My mom and I love mysteries; my sister (the theatrical designer, not the librarian) and I love science fiction. She recently got me hooked on Saga, which I intend to write about here as soon as she lends me her friend’s copies of volumes 2 and 3. She left Flight of the Dragonfly, by Robert L. Forward–the middle initial’s important*–at my house after her Chanukah visit.
The Crime at Black Dudley features amateur detective Albert Campion, Allingham’s knock-off of Lord Peter Wimsey. Like Wimsey, Campion becomes more of a person in later books, but this is earlyish, 1929. I love British mysteries from between the two world wars. They are the smuggest and most anxious texts ever. Scholarship exists (she wrote airily) about the mystery novel as conservative and reactionary form: the forces of established order triumph, the people the story knows are evil are punished. In The Crime at Black Dudley, this happens.
Science fiction has its smugnesses too: progress, humanism, a kind of triumphalist advancement through the universe.
Forward’s book is full of mighty effort–he’s showing his work. Swathes of the story, plus an appendix, go to explaining and extrapolating the science and math that got our heroes into space and determine what happens when they get there. The aliens are carefully and enthusiastically alien in both chemistry and culture, though they share the scientific and mathematical drives that Forward values in humans. He’s been at some pains to divide the mission crew between the two main genders and make it at least nominally multiracial, though this mostly shows up as characters making borscht-belt jokes about their own and others’ identities; the two central characters are so white that one’s override password is NORDIC. Everything about the workings of the ship’s computer, including its mobile units and multiple AI personalities, we learn along with the crew. And if you’re ever stuck at the bottom of an ammonia-and-water ocean on an underwater glacier on a volcano on a double planet and you have to MacGyver your way out with a couple of fans and a limited amount of fuel propulsion, Robert L. Forward has thought long and hard about how to get you out of there.
Allingham, for her part, is barely trying at all. Check them off: the timid criminologist roused to manliness when the villain threatens the woman he loves; the suave and scheming Jew, the brutal “Hun”, and the rescue via the heroism and horsemanship of the county Hunt; international criminal gangs who corrupt womanhood and value money over decency; a manor house with giant fireplaces, dinner gongs, the Black Dudley Ritual Dagger and a welter of priests’ holes and secret passageways. In this last area, Allingham has put in some time: the layout of the house is important to the action, if not precisely to the plot. In an effort to stave off eventual Alzheimer’s, I’ve started trying to imagine the layout in stories where the author makes a point of it, and follow the characters from room to room as though I were playing Clue. I even tried to follow at least some of the physics in Flight of the Dragonfly. I admit to giving up.

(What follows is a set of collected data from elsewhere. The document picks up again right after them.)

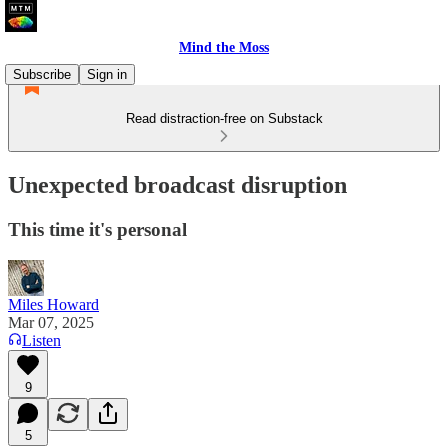
Mind the Moss
Subscribe
Sign in
Read distraction-free on Substack
Unexpected broadcast disruption
This time it's personal
Miles Howard
Mar 07, 2025
Listen
9
5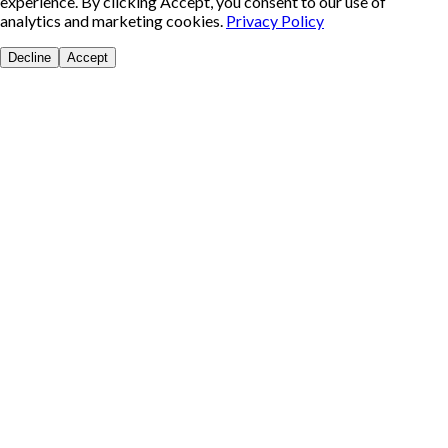
experience. By clicking Accept, you consent to our use of
analytics and marketing cookies.
Privacy Policy
Decline
Accept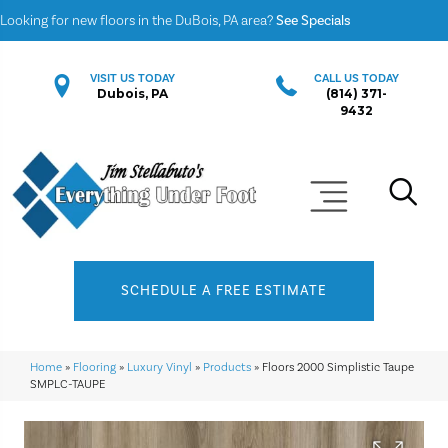
Looking for new floors in the DuBois, PA area?
See Specials
VISIT US TODAY
CALL US TODAY
Dubois, PA
(814) 371-
9432
SCHEDULE A FREE ESTIMATE
Home
»
Flooring
»
Luxury Vinyl
»
Products
»
Floors 2000 Simplistic Taupe
SMPLC-TAUPE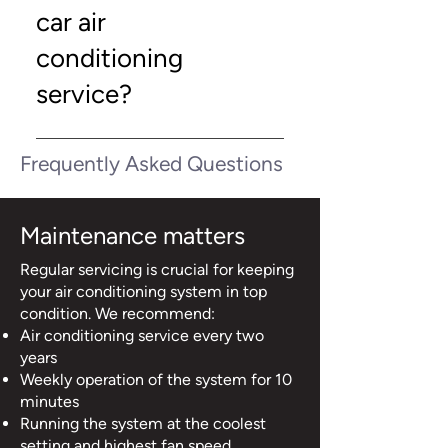
Automotive NI for professional
car air
inspections, repairs, and tailored
solutions.
conditioning
service?
Simply contact Quantum
Frequently Asked Questions
Automotive NI to schedule your
appointment. Early booking
ensures your vehicle stays
Maintenance matters
comfortable and reliable
year‑round.
Regular servicing is crucial for keeping
your air conditioning system in top
condition. We recommend:
Air conditioning service every two
years
Weekly operation of the system for 10
minutes
Running the system at the coolest
setting and highest fan speed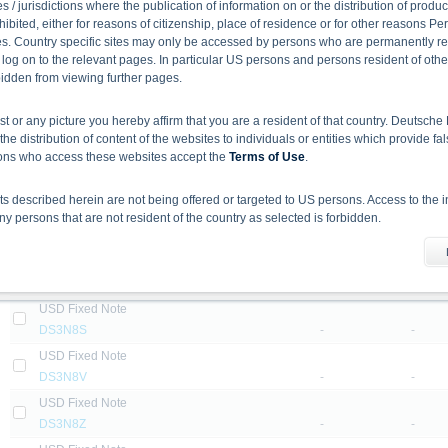
DB2DYE
-
-
 / jurisdictions where the publication of information on or the distribution of produ
hibited, either for reasons of citizenship, place of residence or for other reasons Pe
Step Up Rate Step Up Note
s. Country specific sites may only be accessed by persons who are permanently resi
DE04Y5
-
-
 log on to the relevant pages. In particular US persons and persons resident of othe
USD Fixed Note
rbidden from viewing further pages.
DS3N78
-
-
ist or any picture you hereby affirm that you are a resident of that country. Deutsc
USD Fixed Note
the distribution of content of the websites to individuals or entities which provide fa
DS3N79
-
-
sons who access these websites accept the
Terms of Use
.
USD Fixed Note
DS3N8C
-
-
 described herein are not being offered or targeted to US persons. Access to the i
USD Fixed Note
 persons that are not resident of the country as selected is forbidden.
DS3N8F
-
-
he information material
USD Fixed Note
X-markets website does not constitute investment advice. Full details of the securiti
DS3N8K
-
-
uses (base prospectuses, together with any supplements, and the respective final 
USD Fixed Note
d the final conditions constitute the only binding sales document of the securities
DS3N8S
-
-
com. Before making an investment decision, investors should read the prospectus 
ing in the securities. Approval of the prospectus by BaFin or any other authority is n
USD Fixed Note
DS3N8V
-
-
USD Fixed Note
ank AG’s current assessment, which may change without prior notice.
DS3N8Z
-
-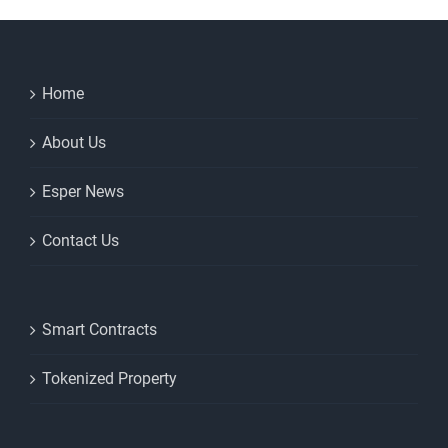
Home
About Us
Esper News
Contact Us
Smart Contracts
Tokenized Property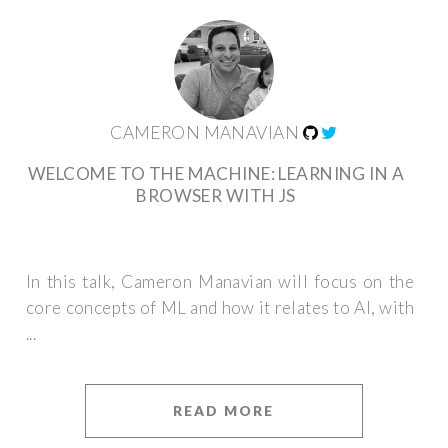
CAMERON MANAVIAN
WELCOME TO THE MACHINE: LEARNING IN A
BROWSER WITH JS
In this talk, Cameron Manavian will focus on the
core concepts of ML and how it relates to AI, with
...
READ MORE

I don’t read these books to sneer at them, but my expectations for them are low. Understanding Forward’s gravitational tides and laser propulsion systems might require me to be smarter or more rigorous, but it wouldn’t require me to abandon anything I hold dear. When these novels espouse or default to ideas similar to mine, I feel cozy; the ideas that differ from mine are usually easy to reject. Some of the best mysteries and science fiction do the exact opposite (Octavia Butler’s Lilith’s Brood trilogy and Dorothy Sayers’ Gaudy Night, for two) and I’m always on the lookout for books that insist on an alteration in my understanding. But I’m just as pleased–not to say relieved–when I don’t find them.
*Here’s exactly what it says on the last page of Flight of the Dragonfly:
“Caveat:
For those readers who care, Robert L. Forward, who writes hard-science fiction novels, is not to be confused with his son, Robert D. Forward, who writes hard-hitting adventure novels.”
You could almost fit it on a Post-It.